PASSAGE: Begin

And I was little, hopeless Shantell in there, didn't know that I'd ever be an artist, didn't know what my future would be, didn't really imagine any future for me.
I would just look at the window and look out of the window and wonder what everyone else was doing with their life.
And then many, many years later, here I am standing on the street, looking up, and instead of this flat that I used to live in, there was a sky and a world of possibilities.
And that was one of the most surreal kind of moments that I've ever had that told me that I'm on the way to find in my life.
The work that I used to create in Thamesmead when I was growing up there was, you know, very happy work.
I'm gonna show you some of it.
And I'm being sarcastic.
So I didn't know that I was making art at the time.
It was just an outlet for me to kind of get stuff out.
And so I'm gonna read you some of my beautiful poetry that I wrote when I was a teenager.
Out, trying to get out, out of the gutter, out of the ghetto, out of the estate, out of school, out of work, out of the country, out of prison, out of the park, out of this place, out of this party.
And I'm gonna read another one that is just as, you know, beautiful and you know, kind of hopeful.
No reason, no reason, no reason.
Listen, I switch off.
Kind of cut that bit out there.
And here's another one, which is really hopeful and optimistic as well.
Spotty little white boy, I know your game.
Sniff, sniff, puff, puff, that's your game.
No, no, I just sell them, I don't do them.
Yeah, yeah, kill you they will, drugged up, fucked up, spotty little white boy.
And that's a beautiful poem from 2003.
(attendees laugh) (Shantell chuckles) And one of my earlier characters that I used to draw was this character called hangman.
And the hangman, in a way, was a self-portraying.
Hangman was a robot, a part of the system, a part of this social societal structure, a part of being connected into a system that didn't know how to kind of get out of it.
But hangman also had this heart and this potential and this future.
And for me, that's what I felt like as a kid and as a teenager and as a young adult.
I was growing up in England with no real infrastructure around me, with no real kind of future around me.
But I had hope and potential that there could be something better for me out there.
And in a way, you know, hangman, the noose was already cut, you know, so it's not really attached and it doesn't really go up.
But for me, there was this potential to do something and to be someone and to think about being someone else.

PASSAGE: End

#### APPLY WHAT YOU READ
1. In the talk about growing up in Thamesmead, what was the name of one of the earlier characters the speaker used to draw?
2. Pick up the talk about growing up in Thamesmead after its last sentence and write the next part.
None of the data is needed for the tasks.

MATERIAL SHOWN: Begin

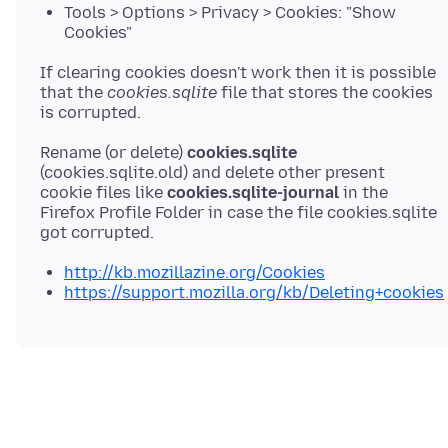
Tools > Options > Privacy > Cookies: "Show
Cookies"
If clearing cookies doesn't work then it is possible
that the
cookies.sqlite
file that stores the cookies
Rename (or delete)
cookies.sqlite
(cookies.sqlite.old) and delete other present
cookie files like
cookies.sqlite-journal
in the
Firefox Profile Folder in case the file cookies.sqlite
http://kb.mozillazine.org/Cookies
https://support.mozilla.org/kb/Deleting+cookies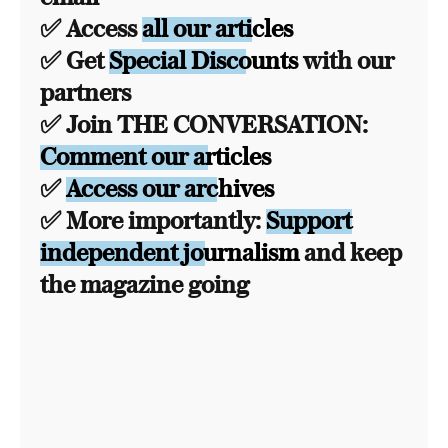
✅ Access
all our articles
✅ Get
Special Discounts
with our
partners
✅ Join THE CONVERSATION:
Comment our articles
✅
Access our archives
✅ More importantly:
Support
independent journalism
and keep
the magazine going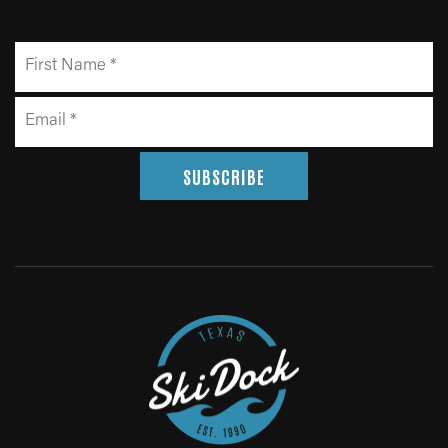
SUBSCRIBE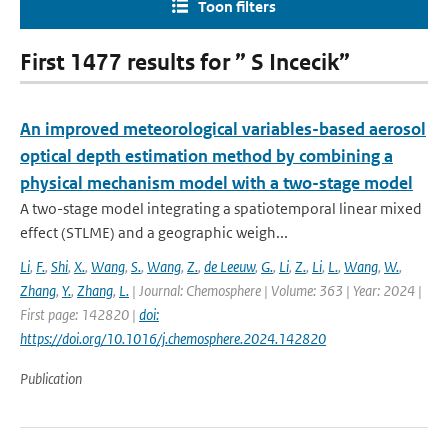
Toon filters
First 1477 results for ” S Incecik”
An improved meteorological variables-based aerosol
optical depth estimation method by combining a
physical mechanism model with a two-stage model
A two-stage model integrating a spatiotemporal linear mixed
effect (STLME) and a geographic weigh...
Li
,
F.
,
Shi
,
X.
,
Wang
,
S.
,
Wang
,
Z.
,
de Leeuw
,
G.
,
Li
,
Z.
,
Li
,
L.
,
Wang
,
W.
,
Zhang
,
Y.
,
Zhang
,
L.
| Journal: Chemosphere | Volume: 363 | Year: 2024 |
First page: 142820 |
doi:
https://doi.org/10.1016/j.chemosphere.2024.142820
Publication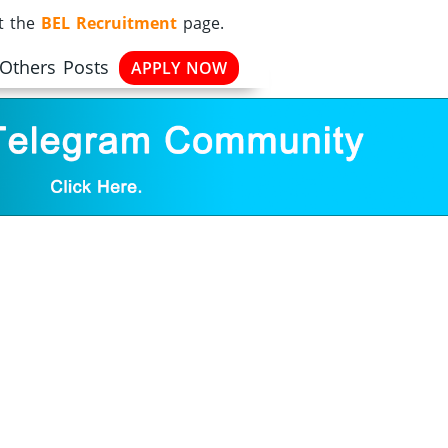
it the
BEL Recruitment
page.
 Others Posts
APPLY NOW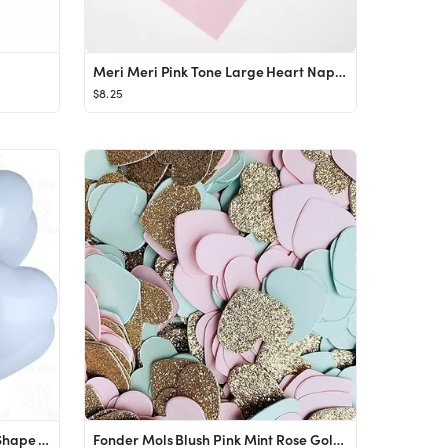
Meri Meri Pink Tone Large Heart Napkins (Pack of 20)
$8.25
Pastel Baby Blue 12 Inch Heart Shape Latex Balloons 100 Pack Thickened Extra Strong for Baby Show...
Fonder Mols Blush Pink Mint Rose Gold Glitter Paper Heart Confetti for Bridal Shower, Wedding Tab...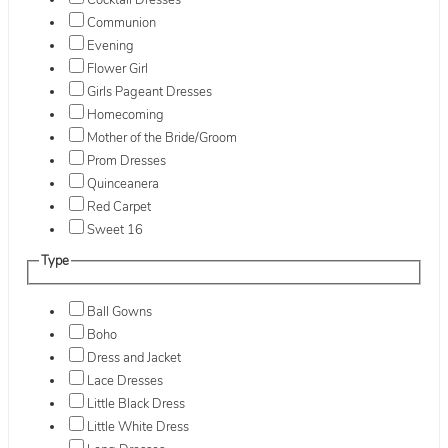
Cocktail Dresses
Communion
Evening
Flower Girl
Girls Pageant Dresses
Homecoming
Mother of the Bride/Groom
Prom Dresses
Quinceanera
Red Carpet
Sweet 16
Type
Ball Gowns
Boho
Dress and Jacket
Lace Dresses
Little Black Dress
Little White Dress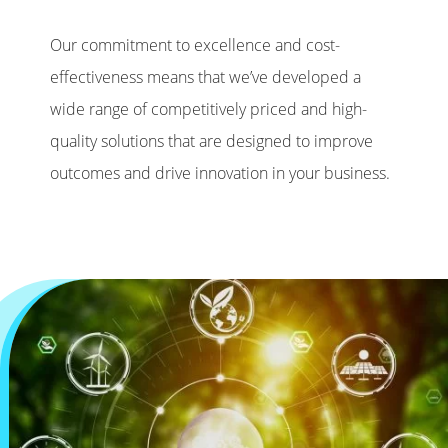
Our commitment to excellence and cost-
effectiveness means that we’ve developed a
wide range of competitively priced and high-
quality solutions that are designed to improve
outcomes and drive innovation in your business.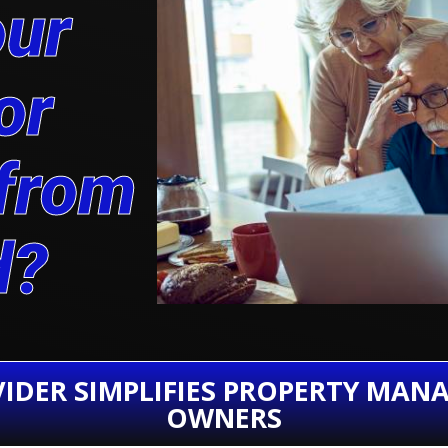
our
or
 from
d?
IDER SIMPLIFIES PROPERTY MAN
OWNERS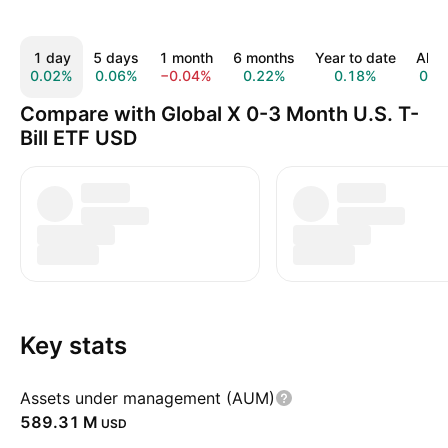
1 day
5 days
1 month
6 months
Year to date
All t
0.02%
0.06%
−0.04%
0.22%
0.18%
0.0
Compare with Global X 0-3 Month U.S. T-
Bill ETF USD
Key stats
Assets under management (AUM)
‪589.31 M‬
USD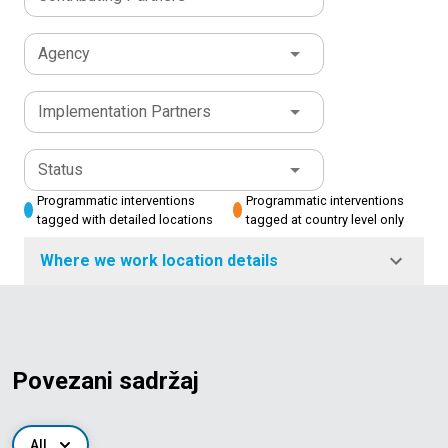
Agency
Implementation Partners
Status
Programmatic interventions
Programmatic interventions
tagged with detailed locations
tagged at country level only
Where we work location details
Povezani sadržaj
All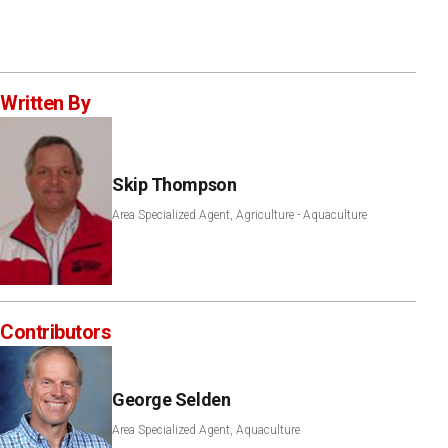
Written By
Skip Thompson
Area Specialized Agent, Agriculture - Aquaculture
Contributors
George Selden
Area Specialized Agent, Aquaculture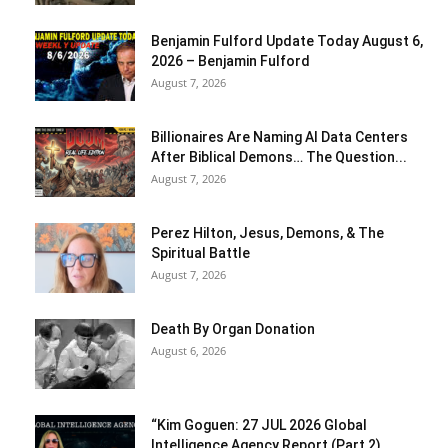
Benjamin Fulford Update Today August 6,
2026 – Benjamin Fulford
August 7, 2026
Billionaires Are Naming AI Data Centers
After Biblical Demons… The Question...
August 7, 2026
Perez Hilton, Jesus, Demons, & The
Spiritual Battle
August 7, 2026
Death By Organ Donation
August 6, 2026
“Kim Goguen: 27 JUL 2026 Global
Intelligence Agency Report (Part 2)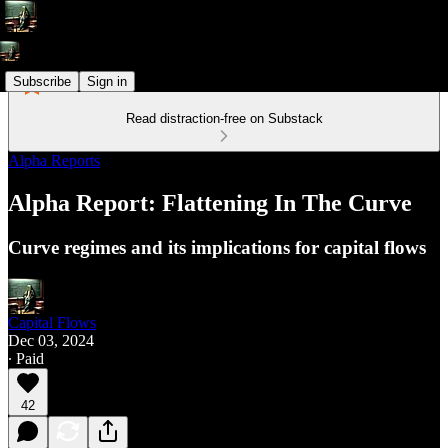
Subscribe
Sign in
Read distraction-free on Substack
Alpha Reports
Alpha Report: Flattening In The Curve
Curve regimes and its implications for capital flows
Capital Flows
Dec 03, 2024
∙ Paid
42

MATERIAL SHOWN: End

#### YOUR RESPONSES
1. Hangman.

2.
And art is an incredible thing, because when you don't really have anything around you, you have this idea of being able to express yourself and get it out.
And I think there's a reason why we all draw, and we all draw because we have the ability connect our head to our heart, to our hand, and collaborate and co-exist with the world and get the stuff that is inside out.
And I just wanna show a picture here.
This is a picture of a collection I did with Puma.
And we actually, we went back to Thamesmead to shoot the collection there.
And for me, this was really important, because growing up, I always saw car commercials and, you know, fashion shoots.
And they were coming to Thamesmead, where I grew up, to shoot them, because it looked cool to, like, be in this big, brutalist council estate.
But no one actually knew what life was like there to grow up there and be a part of that estate.
So when I had my collection there, I made a point of going there and shooting the shoot there and inviting people out to come and experience it and see it that I knew there.
So I'm gonna fast forward a little bit in, what was the year, in 1999, that's when my life changed quite drastically.
It's the first year that I went to art school, and I went to a school called Camberwell College of Arts.
And I did a one-year foundation, a one-year foundation course.
And this is the first time I really experienced kind of a world outside of where I grew up.
So I went to Camberwell College of Arts, and I remember vividly the first day of school, we're all introducing ourselves.
And we're in this big circle, and I'm looking around at everyone, and someone has pink hair, someone has holes in their clothes, someone has a heavy metal T-shirt on.
And we go around in this big circle and we introduce ourselves.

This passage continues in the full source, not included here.